→ **Aim of the task**
Copy every one of the items below word for word, keeping each line unchanged.

-- start of Supplied material --

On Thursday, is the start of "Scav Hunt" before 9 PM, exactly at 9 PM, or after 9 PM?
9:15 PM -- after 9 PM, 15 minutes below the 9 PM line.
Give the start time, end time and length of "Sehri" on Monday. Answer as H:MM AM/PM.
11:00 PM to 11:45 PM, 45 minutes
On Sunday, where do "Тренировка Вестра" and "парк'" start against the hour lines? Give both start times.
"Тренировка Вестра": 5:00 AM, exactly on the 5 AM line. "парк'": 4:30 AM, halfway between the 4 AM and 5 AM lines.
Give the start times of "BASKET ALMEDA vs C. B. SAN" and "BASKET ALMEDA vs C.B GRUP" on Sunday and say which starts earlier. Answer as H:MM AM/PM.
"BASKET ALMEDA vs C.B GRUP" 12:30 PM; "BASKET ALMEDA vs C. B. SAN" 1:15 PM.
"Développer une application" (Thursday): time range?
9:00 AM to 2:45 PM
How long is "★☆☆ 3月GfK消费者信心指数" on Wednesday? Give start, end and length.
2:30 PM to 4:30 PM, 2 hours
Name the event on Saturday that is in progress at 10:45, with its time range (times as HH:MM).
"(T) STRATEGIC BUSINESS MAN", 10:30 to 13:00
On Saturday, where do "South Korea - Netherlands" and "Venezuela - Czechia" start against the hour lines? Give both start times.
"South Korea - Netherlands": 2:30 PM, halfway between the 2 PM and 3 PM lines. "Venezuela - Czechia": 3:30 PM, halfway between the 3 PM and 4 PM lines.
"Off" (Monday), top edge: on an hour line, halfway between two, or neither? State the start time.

-- end of Supplied material --

→ **Response to the exercise**
On Thursday, is the start of "Scav Hunt" before 9 PM, exactly at 9 PM, or after 9 PM?
9:15 PM -- after 9 PM, 15 minutes below the 9 PM line.
Give the start time, end time and length of "Sehri" on Monday. Answer as H:MM AM/PM.
11:00 PM to 11:45 PM, 45 minutes
On Sunday, where do "Тренировка Вестра" and "парк'" start against the hour lines? Give both start times.
"Тренировка Вестра": 5:00 AM, exactly on the 5 AM line. "парк'": 4:30 AM, halfway between the 4 AM and 5 AM lines.
Give the start times of "BASKET ALMEDA vs C. B. SAN" and "BASKET ALMEDA vs C.B GRUP" on Sunday and say which starts earlier. Answer as H:MM AM/PM.
"BASKET ALMEDA vs C.B GRUP" 12:30 PM; "BASKET ALMEDA vs C. B. SAN" 1:15 PM.
"Développer une application" (Thursday): time range?
9:00 AM to 2:45 PM
How long is "★☆☆ 3月GfK消费者信心指数" on Wednesday? Give start, end and length.
2:30 PM to 4:30 PM, 2 hours
Name the event on Saturday that is in progress at 10:45, with its time range (times as HH:MM).
"(T) STRATEGIC BUSINESS MAN", 10:30 to 13:00
On Saturday, where do "South Korea - Netherlands" and "Venezuela - Czechia" start against the hour lines? Give both start times.
"South Korea - Netherlands": 2:30 PM, halfway between the 2 PM and 3 PM lines. "Venezuela - Czechia": 3:30 PM, halfway between the 3 PM and 4 PM lines.
"Off" (Monday), top edge: on an hour line, halfway between two, or neither? State the start time.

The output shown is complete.